Im andalusischen Karst

Zeitraum: 28.12.2003 bis 10.01.2004
Teilnehmer: Steffi v. Schubert, Frank Schlöffel



28.12.2003, 4 Uhr30 – die weite Reise kann beginnen! Ca. 2100 km mit dem Pkw liegen bis zu unserem ersten Ziel, Almeria vor uns. Unser Auto ist gut gefüllt, denn wir haben nicht nur die Badehose, sondern auch einen Grossteil unserer Höhlenausrüstung eingepackt.
Am ersten Tag fahren wir 14 Stunden und bei km 1400, nahe Barcelona finden wir eine kleine Unterkunft.
Am zweiten Tag fahren wir nochmals etwa 7 Stunden bis Almeria, meist unmittelbar entlang der Mittelmeerküste mit wunderschönen Ausblicken auf immer fremdartiger und bizarrer anmutenden Bergketten.
Unsere dicken Pullis haben wir schon während der Fahrt abgelegt, denn hier bei Almeria hat es um die 20 Grad und die Sonne lacht am Himmel. Nachdem wir dann auch eine passende Unterkunft gefunden haben, können wir uns dem ersten Karstgebiet widmen, dass wir auf unserer Rundreise durch Andalusien besuchen, dem Gipskarst von Sorbas.

Der Gipskarst von Sorbas:

Das etwa 12 Quadratkilometer grosse Gipskarstgebiet in dem bis heute über 1000 Höhlen registriert sind, liegt ca. 30 km nordöstlich von Almeria. Die zentralen Orte Sorbas und los Mollinos del Rio Aguas liegen in einer der trockensten und vegetationsärmsten Regionen unseres Kontinents, im Bereich der einzigen „Wüste" Europas, El Desierto.

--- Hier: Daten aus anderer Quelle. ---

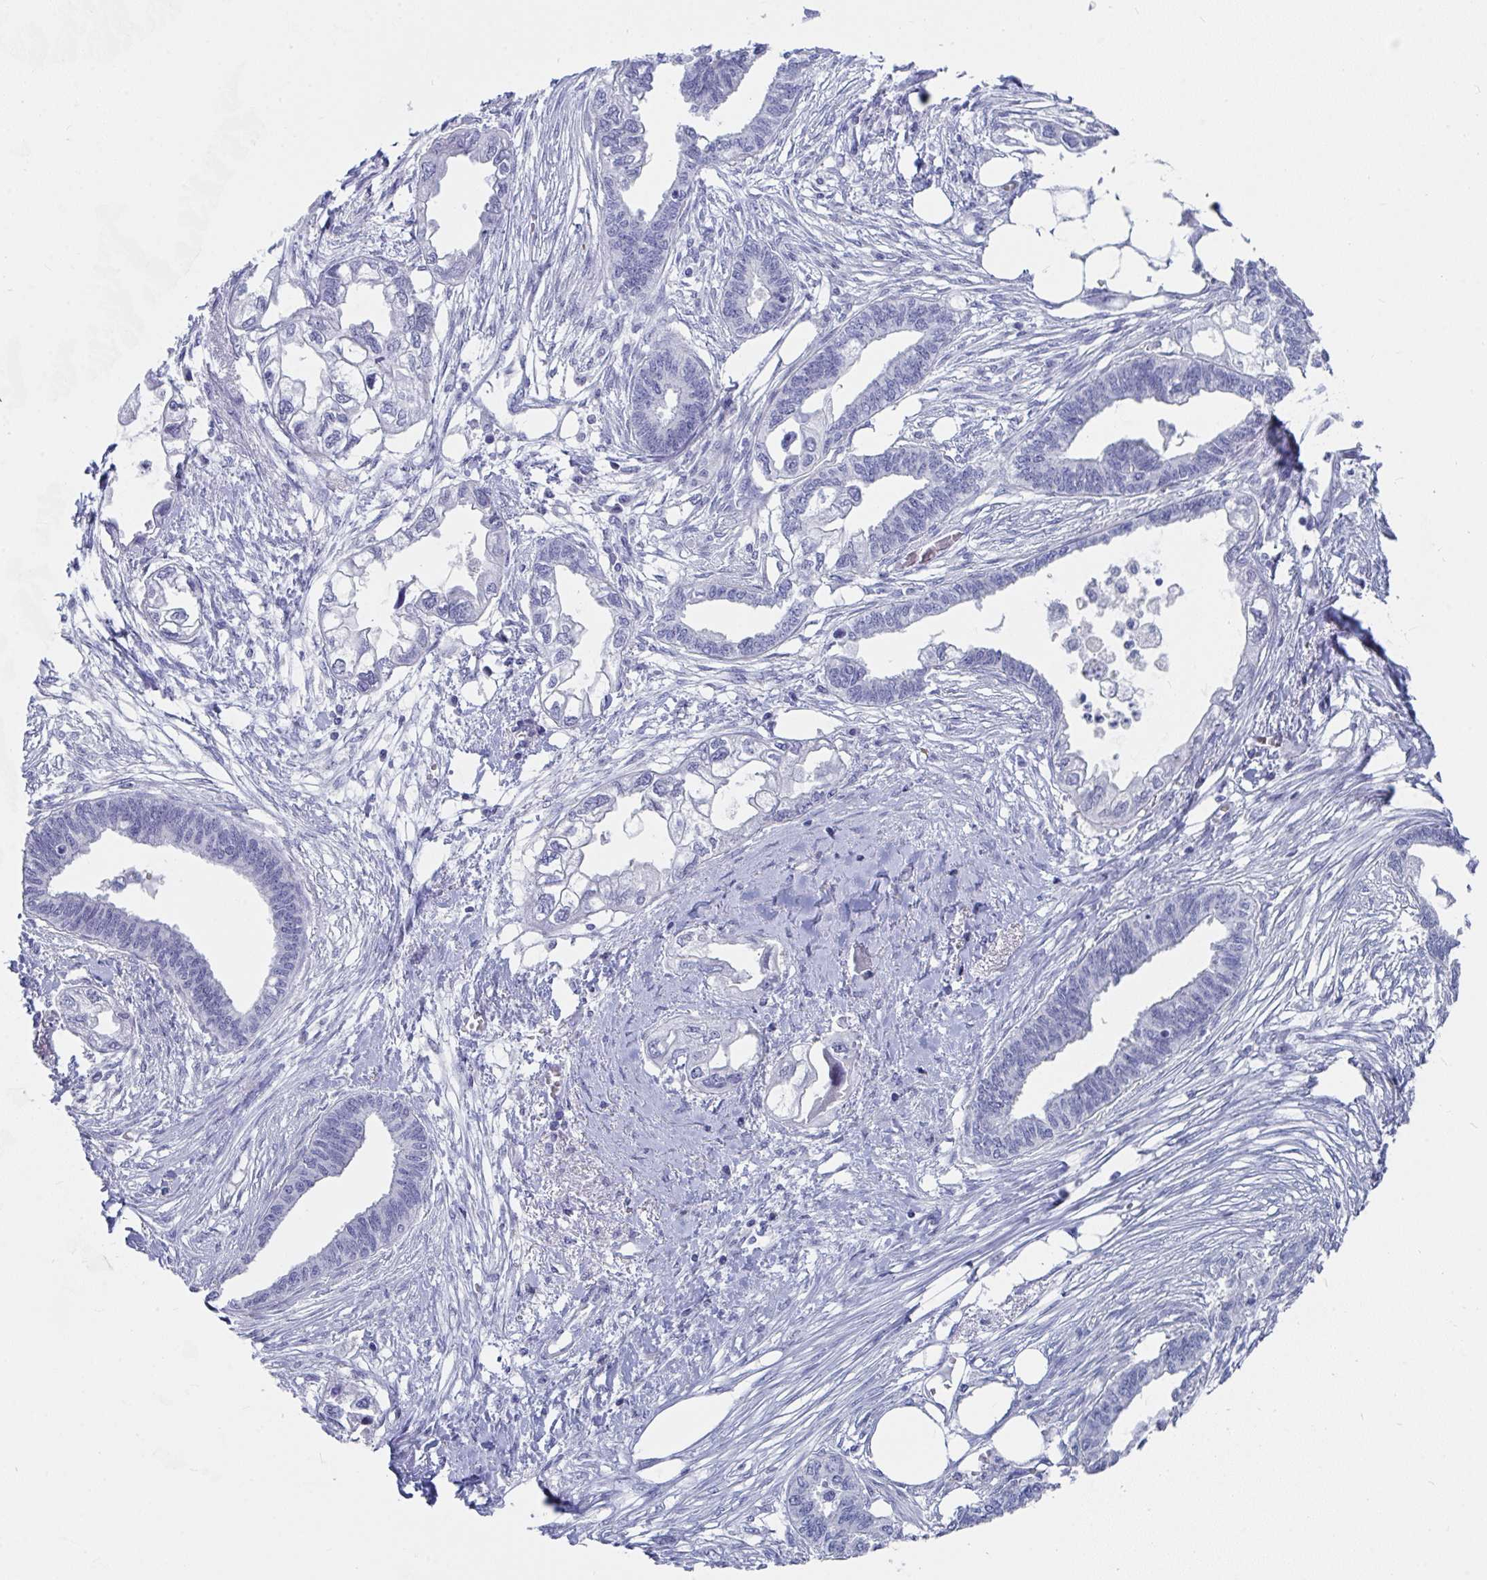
{"staining": {"intensity": "negative", "quantity": "none", "location": "none"}, "tissue": "endometrial cancer", "cell_type": "Tumor cells", "image_type": "cancer", "snomed": [{"axis": "morphology", "description": "Adenocarcinoma, NOS"}, {"axis": "morphology", "description": "Adenocarcinoma, metastatic, NOS"}, {"axis": "topography", "description": "Adipose tissue"}, {"axis": "topography", "description": "Endometrium"}], "caption": "High magnification brightfield microscopy of endometrial cancer stained with DAB (brown) and counterstained with hematoxylin (blue): tumor cells show no significant positivity. (DAB immunohistochemistry (IHC), high magnification).", "gene": "DAOA", "patient": {"sex": "female", "age": 67}}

Wanderung Gipskarst (Foto: Frank Schlöffel)



Die Gipswüste (Foto: Frank Schlöffel)

Zahlreiche, gut markierte Wanderwege leiten durch die einmalige Landschaft und vermitteln erste Eindrücke der Vielfalt dieses Karstgebietes: Dolinen, Schlucklöcher, Karrenfelder und Tumulis prägen das Bild der kristallinen Hochfläche entlang dem tief eingeschnittenen Tal des Rio Aguas.



Einer der vielen Schächte (Foto: Frank Schlöffel)


Oberflächliche Gipskristalle (Foto: Frank Schlöffel)

In den etwa 120m tiefen Schluchten des Rio Aguas finden sich am Fuss der markanten Gipsabbrüche zahlreiche Quellen, die die unteren Einstiege zu komplexen Höhlensystemen darstellen. Bis zu 120 m tiefe Schachtzonen durchziehen die mächtigen Gipsschichten die von dünnen Mergelschichten durchsetzt sind, viele der Höhlen weisen mehrere Einstiege auf.

Die Cueva del Agua ist mit über 8 km Gesamtganglänge nicht nur die längste Gipshöhle Spaniens sondern auch das grösste Karstsystem Andalusiens. Weitere grosse Höhlensysteme wie die Cueva del Tesoro, die Cueva del Yeso, die Covadura und die Cueva del Peral erreichen zwischen einem und über 4 km Gesamtlänge.



Quellhöhle (Foto: Frank Schlöffel)


Cueva del Yeso (Foto: Frank Schlöffel)

Die Galerien der Höhlen sind sehr abwechslungsreich: in den tiefen Bereichen dominieren aktive Passagen, bis in die mittleren Höhlenabschnitte haben phreatische Bedingungen das Erscheinungsbild geprägt und in den höheren Bereichen sind die Galerien vadosen Ursprungs, oft gekennzeichnet durch die Erosion der im Gips eingebetteten Mergelschichten und den daraus resultierenden Verbrüchen aus riesigen Gipsplatten und Blöcken.
Auch der Höhlenschmuck ist reichhaltig: Stalaktiten, hohle Stalagmiten, korallenartige Gebilde und „Gipsbälle" prägen das Bild der kristallinen Galerien.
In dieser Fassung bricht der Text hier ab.